Items from a dataset:
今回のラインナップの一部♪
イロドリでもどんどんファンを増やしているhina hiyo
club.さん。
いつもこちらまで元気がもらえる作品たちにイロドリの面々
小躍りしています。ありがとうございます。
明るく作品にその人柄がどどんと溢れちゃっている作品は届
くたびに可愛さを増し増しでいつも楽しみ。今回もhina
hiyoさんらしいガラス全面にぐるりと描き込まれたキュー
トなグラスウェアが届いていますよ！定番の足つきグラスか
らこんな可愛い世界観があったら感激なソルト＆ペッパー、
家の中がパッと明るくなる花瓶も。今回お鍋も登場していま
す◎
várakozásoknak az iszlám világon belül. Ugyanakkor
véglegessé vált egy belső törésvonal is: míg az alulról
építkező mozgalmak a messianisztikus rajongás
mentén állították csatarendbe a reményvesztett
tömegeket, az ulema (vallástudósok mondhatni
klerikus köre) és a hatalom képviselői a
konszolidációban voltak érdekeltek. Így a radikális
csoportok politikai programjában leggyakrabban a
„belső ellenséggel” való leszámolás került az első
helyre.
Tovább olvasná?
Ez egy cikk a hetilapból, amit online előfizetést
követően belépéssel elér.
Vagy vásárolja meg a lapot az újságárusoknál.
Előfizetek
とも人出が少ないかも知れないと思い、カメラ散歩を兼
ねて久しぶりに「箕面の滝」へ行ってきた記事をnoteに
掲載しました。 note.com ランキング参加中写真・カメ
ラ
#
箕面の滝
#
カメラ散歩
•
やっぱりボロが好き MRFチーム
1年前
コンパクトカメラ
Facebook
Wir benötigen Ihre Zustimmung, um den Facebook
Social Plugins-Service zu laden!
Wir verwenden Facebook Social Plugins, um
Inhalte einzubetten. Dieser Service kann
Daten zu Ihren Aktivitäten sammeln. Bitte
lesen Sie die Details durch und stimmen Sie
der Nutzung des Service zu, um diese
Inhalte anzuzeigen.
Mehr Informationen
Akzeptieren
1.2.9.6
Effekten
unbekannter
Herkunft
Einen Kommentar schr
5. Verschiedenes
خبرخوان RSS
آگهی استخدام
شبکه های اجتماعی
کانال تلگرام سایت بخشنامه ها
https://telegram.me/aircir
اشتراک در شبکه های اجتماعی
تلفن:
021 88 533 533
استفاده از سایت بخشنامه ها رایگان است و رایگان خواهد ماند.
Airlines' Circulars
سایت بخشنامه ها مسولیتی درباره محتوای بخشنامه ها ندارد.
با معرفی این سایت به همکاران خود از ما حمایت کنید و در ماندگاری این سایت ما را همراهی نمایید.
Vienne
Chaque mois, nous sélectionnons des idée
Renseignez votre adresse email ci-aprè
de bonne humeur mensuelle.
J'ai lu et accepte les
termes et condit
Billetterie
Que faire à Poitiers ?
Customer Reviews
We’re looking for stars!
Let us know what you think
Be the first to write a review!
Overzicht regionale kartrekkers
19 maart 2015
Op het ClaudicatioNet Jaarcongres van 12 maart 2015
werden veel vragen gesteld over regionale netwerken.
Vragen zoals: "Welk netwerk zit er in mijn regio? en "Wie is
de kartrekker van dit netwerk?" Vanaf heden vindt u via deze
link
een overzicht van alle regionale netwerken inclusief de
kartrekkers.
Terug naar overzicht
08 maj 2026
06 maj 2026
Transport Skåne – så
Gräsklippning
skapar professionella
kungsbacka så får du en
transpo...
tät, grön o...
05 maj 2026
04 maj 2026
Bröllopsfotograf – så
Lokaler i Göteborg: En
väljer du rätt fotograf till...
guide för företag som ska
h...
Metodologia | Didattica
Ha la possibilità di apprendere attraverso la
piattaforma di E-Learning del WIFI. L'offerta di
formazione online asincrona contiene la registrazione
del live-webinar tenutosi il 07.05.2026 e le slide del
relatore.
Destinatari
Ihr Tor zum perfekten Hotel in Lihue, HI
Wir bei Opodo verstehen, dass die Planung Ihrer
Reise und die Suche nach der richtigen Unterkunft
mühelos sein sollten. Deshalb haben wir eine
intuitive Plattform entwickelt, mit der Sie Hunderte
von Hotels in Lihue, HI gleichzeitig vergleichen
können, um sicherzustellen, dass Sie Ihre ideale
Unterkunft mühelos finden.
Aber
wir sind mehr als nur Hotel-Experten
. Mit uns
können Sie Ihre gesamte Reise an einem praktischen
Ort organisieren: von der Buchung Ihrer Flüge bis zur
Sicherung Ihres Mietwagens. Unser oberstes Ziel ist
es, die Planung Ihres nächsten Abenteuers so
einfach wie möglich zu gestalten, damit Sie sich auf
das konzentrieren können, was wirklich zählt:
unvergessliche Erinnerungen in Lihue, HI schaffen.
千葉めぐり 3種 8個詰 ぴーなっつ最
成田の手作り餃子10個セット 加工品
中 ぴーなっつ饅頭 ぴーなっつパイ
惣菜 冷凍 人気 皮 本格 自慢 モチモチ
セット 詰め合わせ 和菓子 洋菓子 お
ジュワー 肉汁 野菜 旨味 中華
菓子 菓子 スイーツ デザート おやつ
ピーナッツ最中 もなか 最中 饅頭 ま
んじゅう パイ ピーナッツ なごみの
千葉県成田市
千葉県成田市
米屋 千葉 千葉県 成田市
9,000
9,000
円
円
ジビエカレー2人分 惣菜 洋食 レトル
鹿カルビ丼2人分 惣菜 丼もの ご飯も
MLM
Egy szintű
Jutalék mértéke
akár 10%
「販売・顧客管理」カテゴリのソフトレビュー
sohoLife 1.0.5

Problem statement –
Reproduce every line of this data verbatim.

Final answer –
今回のラインナップの一部♪
イロドリでもどんどんファンを増やしているhina hiyo
club.さん。
いつもこちらまで元気がもらえる作品たちにイロドリの面々
小躍りしています。ありがとうございます。
明るく作品にその人柄がどどんと溢れちゃっている作品は届
くたびに可愛さを増し増しでいつも楽しみ。今回もhina
hiyoさんらしいガラス全面にぐるりと描き込まれたキュー
トなグラスウェアが届いていますよ！定番の足つきグラスか
らこんな可愛い世界観があったら感激なソルト＆ペッパー、
家の中がパッと明るくなる花瓶も。今回お鍋も登場していま
す◎
várakozásoknak az iszlám világon belül. Ugyanakkor
véglegessé vált egy belső törésvonal is: míg az alulról
építkező mozgalmak a messianisztikus rajongás
mentén állították csatarendbe a reményvesztett
tömegeket, az ulema (vallástudósok mondhatni
klerikus köre) és a hatalom képviselői a
konszolidációban voltak érdekeltek. Így a radikális
csoportok politikai programjában leggyakrabban a
„belső ellenséggel” való leszámolás került az első
helyre.
Tovább olvasná?
Ez egy cikk a hetilapból, amit online előfizetést
követően belépéssel elér.
Vagy vásárolja meg a lapot az újságárusoknál.
Előfizetek
とも人出が少ないかも知れないと思い、カメラ散歩を兼
ねて久しぶりに「箕面の滝」へ行ってきた記事をnoteに
掲載しました。 note.com ランキング参加中写真・カメ
ラ
#
箕面の滝
#
カメラ散歩
•
やっぱりボロが好き MRFチーム
1年前
コンパクトカメラ
Facebook
Wir benötigen Ihre Zustimmung, um den Facebook
Social Plugins-Service zu laden!
Wir verwenden Facebook Social Plugins, um
Inhalte einzubetten. Dieser Service kann
Daten zu Ihren Aktivitäten sammeln. Bitte
lesen Sie die Details durch und stimmen Sie
der Nutzung des Service zu, um diese
Inhalte anzuzeigen.
Mehr Informationen
Akzeptieren
1.2.9.6
Effekten
unbekannter
Herkunft
Einen Kommentar schr
5. Verschiedenes
خبرخوان RSS
آگهی استخدام
شبکه های اجتماعی
کانال تلگرام سایت بخشنامه ها
https://telegram.me/aircir
اشتراک در شبکه های اجتماعی
تلفن:
021 88 533 533
استفاده از سایت بخشنامه ها رایگان است و رایگان خواهد ماند.
Airlines' Circulars
سایت بخشنامه ها مسولیتی درباره محتوای بخشنامه ها ندارد.
با معرفی این سایت به همکاران خود از ما حمایت کنید و در ماندگاری این سایت ما را همراهی نمایید.
Vienne
Chaque mois, nous sélectionnons des idée
Renseignez votre adresse email ci-aprè
de bonne humeur mensuelle.
J'ai lu et accepte les
termes et condit
Billetterie
Que faire à Poitiers ?
Customer Reviews
We’re looking for stars!
Let us know what you think
Be the first to write a review!
Overzicht regionale kartrekkers
19 maart 2015
Op het ClaudicatioNet Jaarcongres van 12 maart 2015
werden veel vragen gesteld over regionale netwerken.
Vragen zoals: "Welk netwerk zit er in mijn regio? en "Wie is
de kartrekker van dit netwerk?" Vanaf heden vindt u via deze
link
een overzicht van alle regionale netwerken inclusief de
kartrekkers.
Terug naar overzicht
08 maj 2026
06 maj 2026
Transport Skåne – så
Gräsklippning
skapar professionella
kungsbacka så får du en
transpo...
tät, grön o...
05 maj 2026
04 maj 2026
Bröllopsfotograf – så
Lokaler i Göteborg: En
väljer du rätt fotograf till...
guide för företag som ska
h...
Metodologia | Didattica
Ha la possibilità di apprendere attraverso la
piattaforma di E-Learning del WIFI. L'offerta di
formazione online asincrona contiene la registrazione
del live-webinar tenutosi il 07.05.2026 e le slide del
relatore.
Destinatari
Ihr Tor zum perfekten Hotel in Lihue, HI
Wir bei Opodo verstehen, dass die Planung Ihrer
Reise und die Suche nach der richtigen Unterkunft
mühelos sein sollten. Deshalb haben wir eine
intuitive Plattform entwickelt, mit der Sie Hunderte
von Hotels in Lihue, HI gleichzeitig vergleichen
können, um sicherzustellen, dass Sie Ihre ideale
Unterkunft mühelos finden.
Aber
wir sind mehr als nur Hotel-Experten
. Mit uns
können Sie Ihre gesamte Reise an einem praktischen
Ort organisieren: von der Buchung Ihrer Flüge bis zur
Sicherung Ihres Mietwagens. Unser oberstes Ziel ist
es, die Planung Ihres nächsten Abenteuers so
einfach wie möglich zu gestalten, damit Sie sich auf
das konzentrieren können, was wirklich zählt:
unvergessliche Erinnerungen in Lihue, HI schaffen.
千葉めぐり 3種 8個詰 ぴーなっつ最
成田の手作り餃子10個セット 加工品
中 ぴーなっつ饅頭 ぴーなっつパイ
惣菜 冷凍 人気 皮 本格 自慢 モチモチ
セット 詰め合わせ 和菓子 洋菓子 お
ジュワー 肉汁 野菜 旨味 中華
菓子 菓子 スイーツ デザート おやつ
ピーナッツ最中 もなか 最中 饅頭 ま
んじゅう パイ ピーナッツ なごみの
千葉県成田市
千葉県成田市
米屋 千葉 千葉県 成田市
9,000
9,000
円
円
ジビエカレー2人分 惣菜 洋食 レトル
鹿カルビ丼2人分 惣菜 丼もの ご飯も
MLM
Egy szintű
Jutalék mértéke
akár 10%
「販売・顧客管理」カテゴリのソフトレビュー
sohoLife 1.0.5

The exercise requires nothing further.